In San Diego, a group of students, faculty, and I were aboard the R/V Robert Gordon Sproul (Geoscience Research Ship) with Scripps Institute of Oceanography, performed plankton tows, measured conductivity, temperature, and depth with CTDs, retrieved ocean sediment, and water samples with a multi-corer, and collected sediment data with a Van Veen Grab Sampler and many other scientific instruments. At sea for 10 hours, we studied sediments and took samples that were processed on the Sproul and also later analyzed in a lab.
As an Escondido Creek Conservancy intern in San Diego, I studied the invasive species (Goldspotted Oak Borer) infestation level in native oak trees in the watershed. After being trained on signs of infestation, I gave health ratings to individual trees and input the data into the ArcGIS Collector app.
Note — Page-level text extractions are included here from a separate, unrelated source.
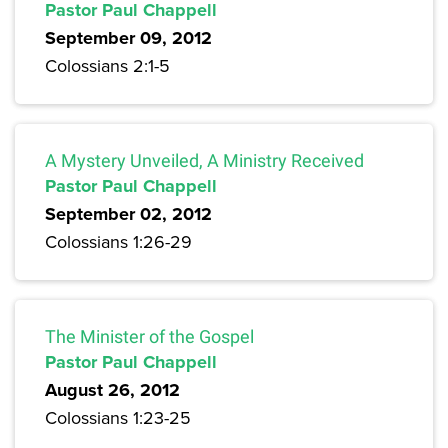
Pastor Paul Chappell
September 09, 2012
Colossians 2:1-5
A Mystery Unveiled, A Ministry Received
Pastor Paul Chappell
September 02, 2012
Colossians 1:26-29
The Minister of the Gospel
Pastor Paul Chappell
August 26, 2012
Colossians 1:23-25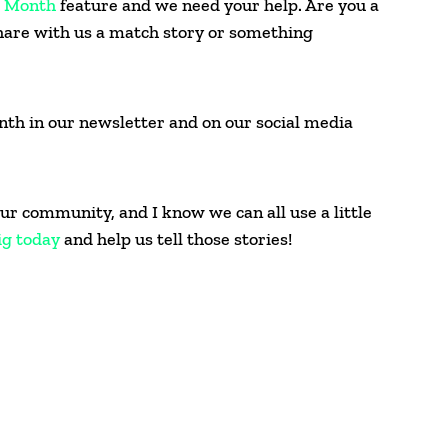
e Month
feature and we need your help. Are you a
hare with us a match story or something
onth in our newsletter and on our social media
ur community, and I know we can all use a little
ig today
and help us tell those stories!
Although honored to be a Lapenta intern, as an ocean and marine person, I was a little apprehensive about spending my summer days high up on a volcano measuring ozone levels. However, working with NOAA has been an eye-opening experience - especially up on Mauna Loa where I can see for miles and miles in every direction. I played a lot of team sports growing up, and I have really enjoyed being a small part of this great NOAA team because it can make such a big contribution to environmental issues. As part of NOAA’s worldwide ozone team, I see the importance of data collection and its potential impact on driving scientific and policy discussions on environmental issues. If we are going to make environmental changes, we need data, not just opinions. I feel that my small contribution can be collectively magnified by NOAA efforts and eventually “win” our world’s most important environmental game in the battle against climate change. Go NOAA!
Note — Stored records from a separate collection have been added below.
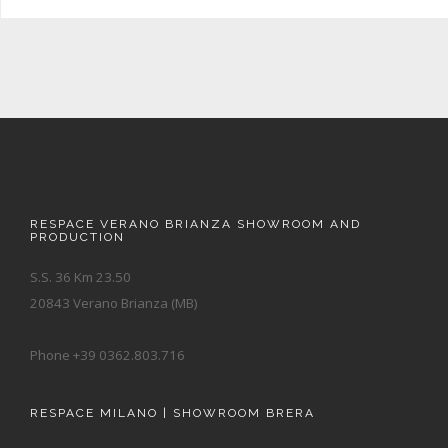
RESPACE VERANO BRIANZA SHOWROOM AND
PRODUCTION
S.S. 36 Km 23.50
20843 Verano Brianza (MB)
Phone +39 0362.803.716
RESPACE MILANO | SHOWROOM BRERA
I love interacting with kids, and I connect well with them. I started babysitting at a young age and have worked in summer camps and tutoring programs. In addition to doing research, a career in marine science education is also a strong interest of mine. The next generation is our best hope to protect our environment, and I want to be part of environmental education either as a volunteer or on the front line.
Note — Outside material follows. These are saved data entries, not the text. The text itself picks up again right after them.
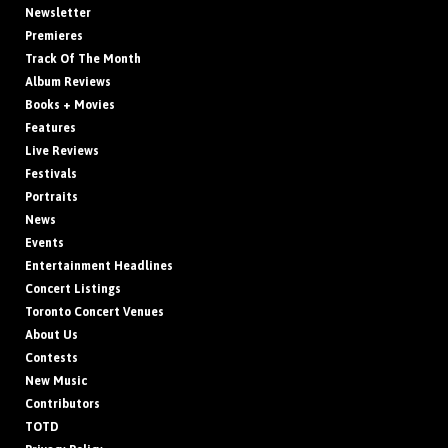
Newsletter
Premieres
Track Of The Month
Album Reviews
Books + Movies
Features
Live Reviews
Festivals
Portraits
News
Events
Entertainment Headlines
Concert Listings
Toronto Concert Venues
About Us
Contests
New Music
Contributors
TOTD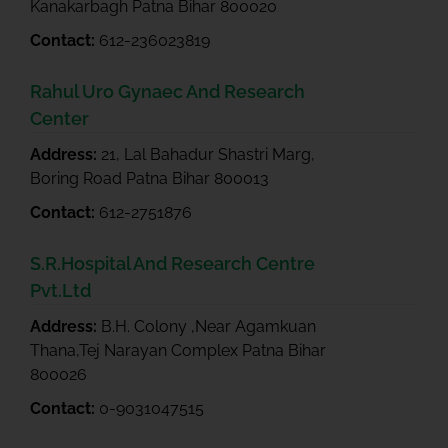
Kanakarbagh Patna Bihar 800020
Contact:
612-236023819
Rahul Uro Gynaec And Research
Center
Address:
21, Lal Bahadur Shastri Marg,
Boring Road Patna Bihar 800013
Contact:
612-2751876
S.R.Hospital And Research Centre
Pvt.Ltd
Address:
B.H. Colony ,Near Agamkuan
Thana,Tej Narayan Complex Patna Bihar
800026
Contact:
0-9031047515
I applied for many research opportunities over the past two summers after consulting with my professors and searching the web. My summer 2020 Rutgers University Internship in Ocean Science was canceled because of Covid, and so I concentrated my 2021 search on positions that were likely to go forward despite Covid concerns. The Lapenta internship was the best fit for me and was very likely to go forward and be safe because it was being done at the 11,000 foot level in a cold, isolated location with a small group of people. It was also a great opportunity to gain experience working in NOAA, one of the most respected government environmental organizations. I am so very happy I accepted the Lapenta Internship!
Soon after my Lapenta internship ends, I will start an internship working with sea turtles on Oahu. I am delaying graduate school for at least a year as I strive to get a more well-rounded experience base in both environmental and marine science because I was not able to do much fieldwork during these Covid times. Lapenta and NOAA have shown me some of the opportunities and benefits of doing environmental work for the government. I am looking for the next stepping stone on my path along working for our planet as I also enjoy my journey.